= Task item =
Work out how many lines of the records contain "ankle". Answer with the number and nothing else.

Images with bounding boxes
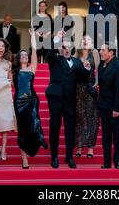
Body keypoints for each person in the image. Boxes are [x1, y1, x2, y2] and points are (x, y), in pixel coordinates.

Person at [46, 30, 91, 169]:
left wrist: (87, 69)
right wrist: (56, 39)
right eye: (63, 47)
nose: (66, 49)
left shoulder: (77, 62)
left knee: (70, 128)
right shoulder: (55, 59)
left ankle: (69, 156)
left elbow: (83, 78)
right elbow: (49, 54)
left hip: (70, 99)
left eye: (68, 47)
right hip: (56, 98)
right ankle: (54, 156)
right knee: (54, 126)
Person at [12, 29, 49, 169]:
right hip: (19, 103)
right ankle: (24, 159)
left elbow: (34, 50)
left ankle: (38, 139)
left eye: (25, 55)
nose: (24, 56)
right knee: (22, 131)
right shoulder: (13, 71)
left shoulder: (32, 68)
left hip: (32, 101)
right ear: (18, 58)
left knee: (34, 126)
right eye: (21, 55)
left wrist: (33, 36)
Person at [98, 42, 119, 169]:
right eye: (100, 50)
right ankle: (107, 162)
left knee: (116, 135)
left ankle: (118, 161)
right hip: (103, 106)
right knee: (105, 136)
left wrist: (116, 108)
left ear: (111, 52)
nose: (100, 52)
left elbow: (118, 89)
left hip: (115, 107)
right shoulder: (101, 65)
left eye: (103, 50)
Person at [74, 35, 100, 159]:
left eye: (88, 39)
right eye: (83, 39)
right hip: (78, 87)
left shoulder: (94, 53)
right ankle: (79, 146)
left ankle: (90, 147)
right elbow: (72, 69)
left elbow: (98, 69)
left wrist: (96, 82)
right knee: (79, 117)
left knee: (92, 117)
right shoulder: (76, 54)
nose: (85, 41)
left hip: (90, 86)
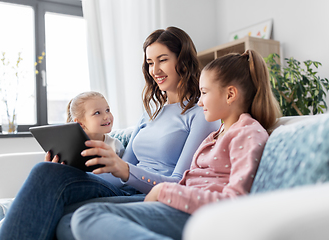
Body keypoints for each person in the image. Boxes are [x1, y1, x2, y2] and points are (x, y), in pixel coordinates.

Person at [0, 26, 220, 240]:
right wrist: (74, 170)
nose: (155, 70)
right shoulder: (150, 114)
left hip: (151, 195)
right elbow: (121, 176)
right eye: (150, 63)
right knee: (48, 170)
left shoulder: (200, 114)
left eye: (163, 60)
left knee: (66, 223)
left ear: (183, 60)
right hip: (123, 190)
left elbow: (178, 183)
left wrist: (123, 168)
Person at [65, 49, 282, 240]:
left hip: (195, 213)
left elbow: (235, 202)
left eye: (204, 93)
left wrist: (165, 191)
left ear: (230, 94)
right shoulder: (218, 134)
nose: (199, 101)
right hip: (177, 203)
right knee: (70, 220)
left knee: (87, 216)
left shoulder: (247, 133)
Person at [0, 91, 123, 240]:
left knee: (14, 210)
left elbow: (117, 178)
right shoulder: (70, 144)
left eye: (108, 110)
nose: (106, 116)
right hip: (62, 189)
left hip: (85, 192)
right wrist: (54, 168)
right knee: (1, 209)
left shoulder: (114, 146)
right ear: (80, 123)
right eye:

= Completed exercise =
8